▶ **RECORDS SUPPLIED**:
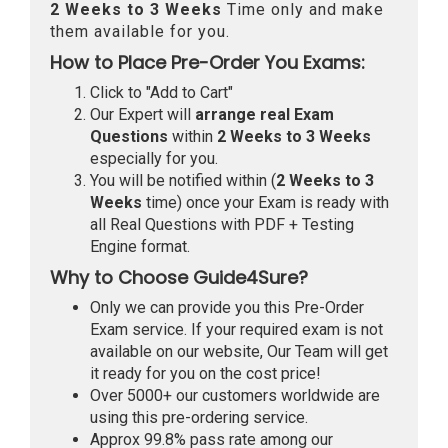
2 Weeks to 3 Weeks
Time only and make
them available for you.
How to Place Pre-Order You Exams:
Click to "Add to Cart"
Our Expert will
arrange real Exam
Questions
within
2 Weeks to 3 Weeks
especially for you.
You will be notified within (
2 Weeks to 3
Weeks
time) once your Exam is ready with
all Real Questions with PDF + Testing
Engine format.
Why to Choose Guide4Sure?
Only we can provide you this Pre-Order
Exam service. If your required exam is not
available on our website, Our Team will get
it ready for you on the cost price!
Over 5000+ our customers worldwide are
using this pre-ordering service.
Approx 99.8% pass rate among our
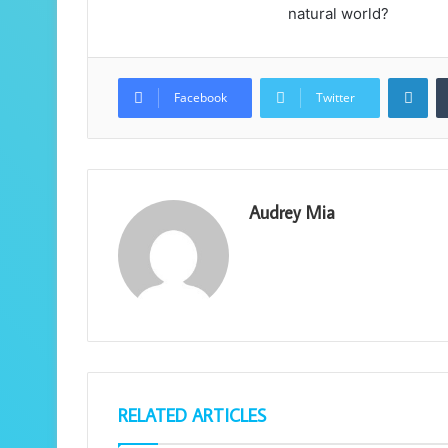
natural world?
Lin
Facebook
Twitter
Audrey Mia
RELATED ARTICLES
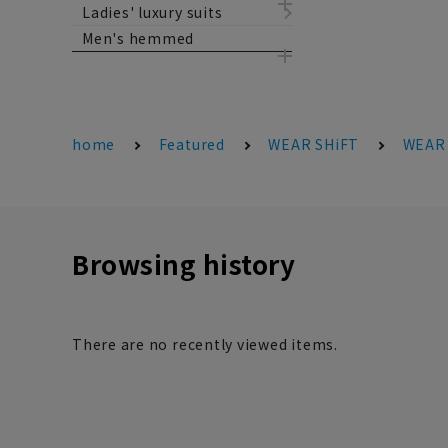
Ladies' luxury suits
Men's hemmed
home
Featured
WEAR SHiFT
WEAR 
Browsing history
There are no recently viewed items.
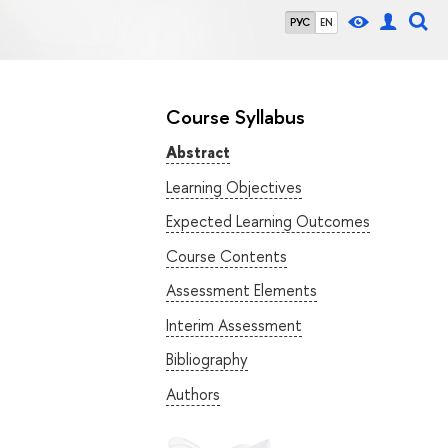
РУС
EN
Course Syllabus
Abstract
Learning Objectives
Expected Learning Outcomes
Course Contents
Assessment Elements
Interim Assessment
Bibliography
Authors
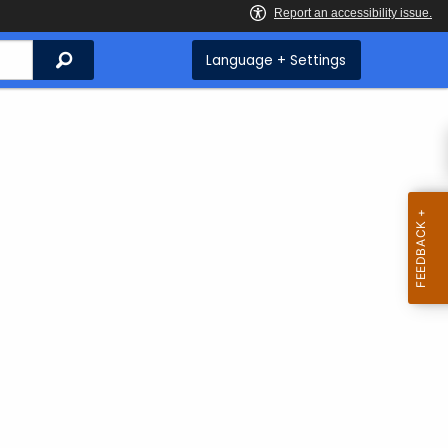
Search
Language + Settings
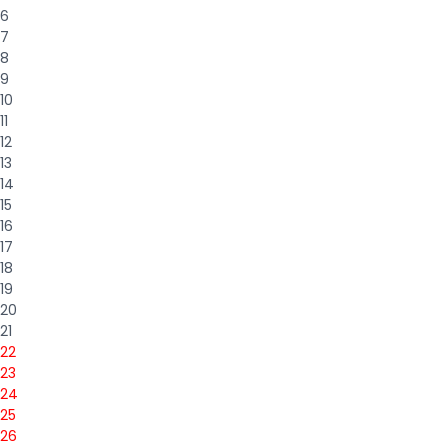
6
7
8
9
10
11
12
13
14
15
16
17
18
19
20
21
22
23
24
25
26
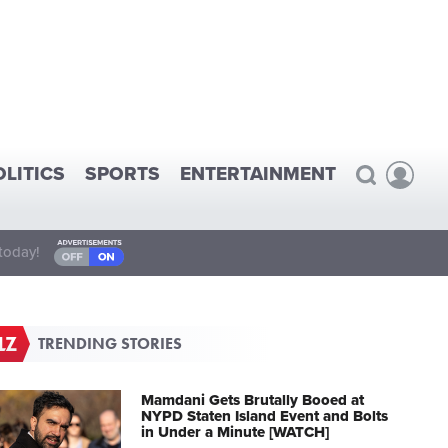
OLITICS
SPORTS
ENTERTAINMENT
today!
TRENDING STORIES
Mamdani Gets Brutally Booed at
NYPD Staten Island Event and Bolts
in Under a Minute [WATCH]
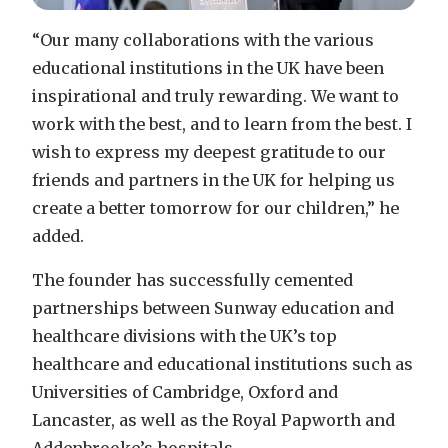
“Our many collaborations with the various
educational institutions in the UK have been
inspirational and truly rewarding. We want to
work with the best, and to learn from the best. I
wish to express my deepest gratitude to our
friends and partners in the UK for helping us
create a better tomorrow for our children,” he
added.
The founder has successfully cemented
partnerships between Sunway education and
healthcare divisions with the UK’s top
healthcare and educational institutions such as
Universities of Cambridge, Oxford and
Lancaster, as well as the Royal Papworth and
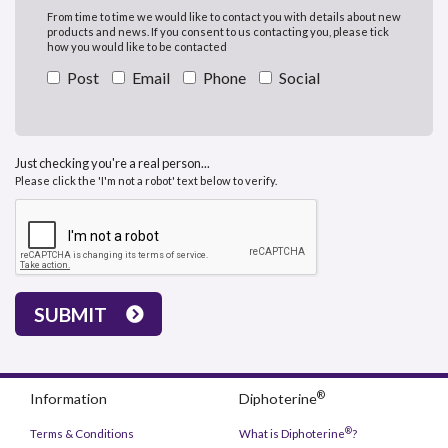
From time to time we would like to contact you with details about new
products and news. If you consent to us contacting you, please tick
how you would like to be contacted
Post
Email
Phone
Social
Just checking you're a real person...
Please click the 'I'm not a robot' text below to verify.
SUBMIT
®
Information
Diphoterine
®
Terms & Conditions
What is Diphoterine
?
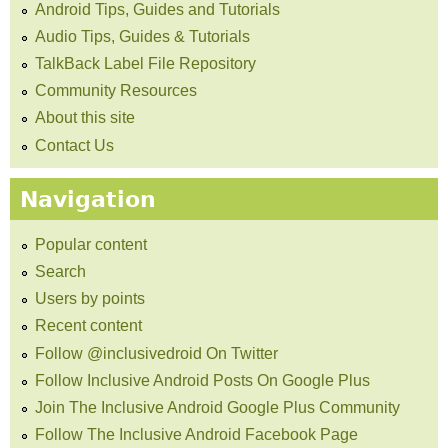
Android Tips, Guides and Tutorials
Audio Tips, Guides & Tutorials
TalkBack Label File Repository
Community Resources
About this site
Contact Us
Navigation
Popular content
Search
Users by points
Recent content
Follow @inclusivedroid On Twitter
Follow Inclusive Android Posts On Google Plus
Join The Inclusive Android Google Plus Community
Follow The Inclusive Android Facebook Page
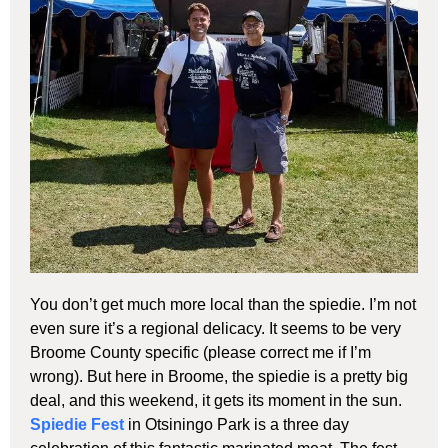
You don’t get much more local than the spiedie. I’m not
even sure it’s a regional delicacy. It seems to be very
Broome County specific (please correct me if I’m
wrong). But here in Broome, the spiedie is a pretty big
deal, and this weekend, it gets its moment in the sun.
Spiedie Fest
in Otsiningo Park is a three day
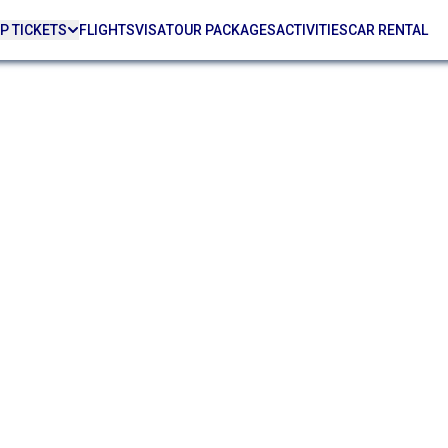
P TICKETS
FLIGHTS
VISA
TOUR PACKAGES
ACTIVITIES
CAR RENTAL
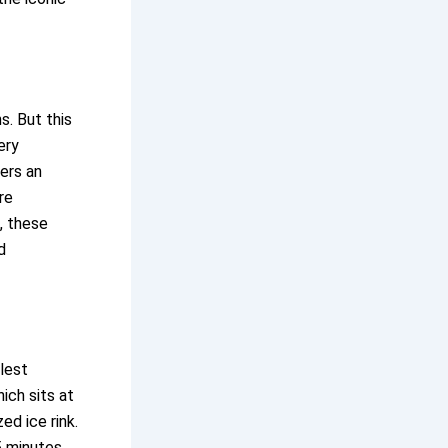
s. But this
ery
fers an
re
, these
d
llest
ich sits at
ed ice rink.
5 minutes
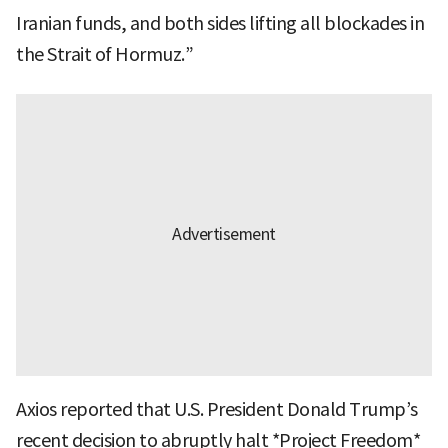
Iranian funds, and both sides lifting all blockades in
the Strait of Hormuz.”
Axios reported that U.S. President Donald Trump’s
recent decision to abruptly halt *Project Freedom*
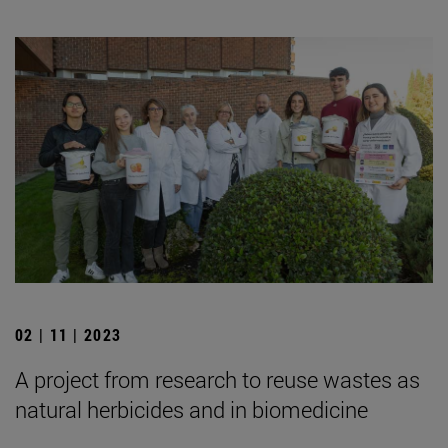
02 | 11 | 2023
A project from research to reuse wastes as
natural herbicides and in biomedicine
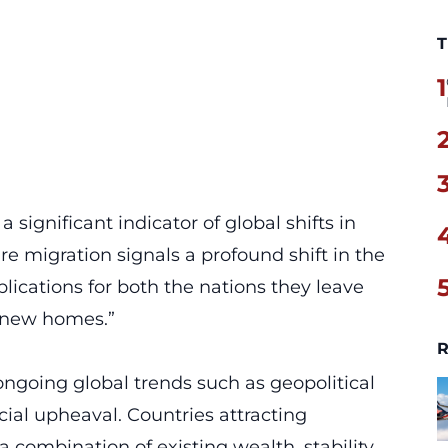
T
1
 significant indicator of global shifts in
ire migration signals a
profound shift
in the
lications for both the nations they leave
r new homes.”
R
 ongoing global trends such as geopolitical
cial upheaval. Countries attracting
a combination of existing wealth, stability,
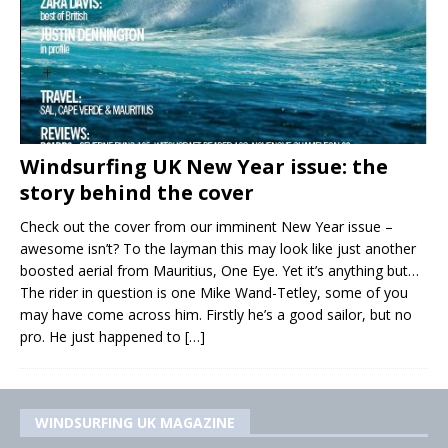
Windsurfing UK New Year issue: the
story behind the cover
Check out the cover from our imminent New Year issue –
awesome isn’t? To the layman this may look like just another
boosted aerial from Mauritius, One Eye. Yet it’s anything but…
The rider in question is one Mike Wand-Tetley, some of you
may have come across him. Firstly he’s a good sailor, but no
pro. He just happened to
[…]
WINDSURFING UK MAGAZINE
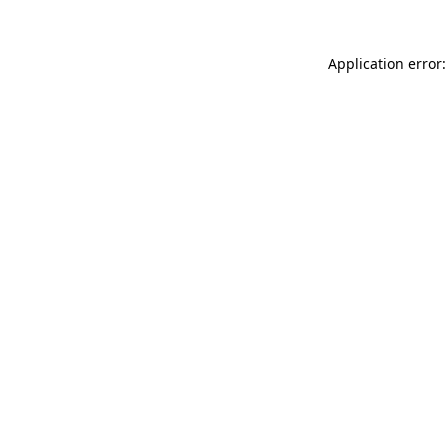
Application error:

▶ **ACTIVITY**: Starting at the first line of the material, output exactly the lines up to and including the one with "all Real Questions with PDF + Testing". Do not include the pictures.

▶ **SOLUTION**:
2 Weeks to 3 Weeks
Time only and make
them available for you.
How to Place Pre-Order You Exams:
Click to "Add to Cart"
Our Expert will
arrange real Exam
Questions
within
2 Weeks to 3 Weeks
especially for you.
You will be notified within (
2 Weeks to 3
Weeks
time) once your Exam is ready with
all Real Questions with PDF + Testing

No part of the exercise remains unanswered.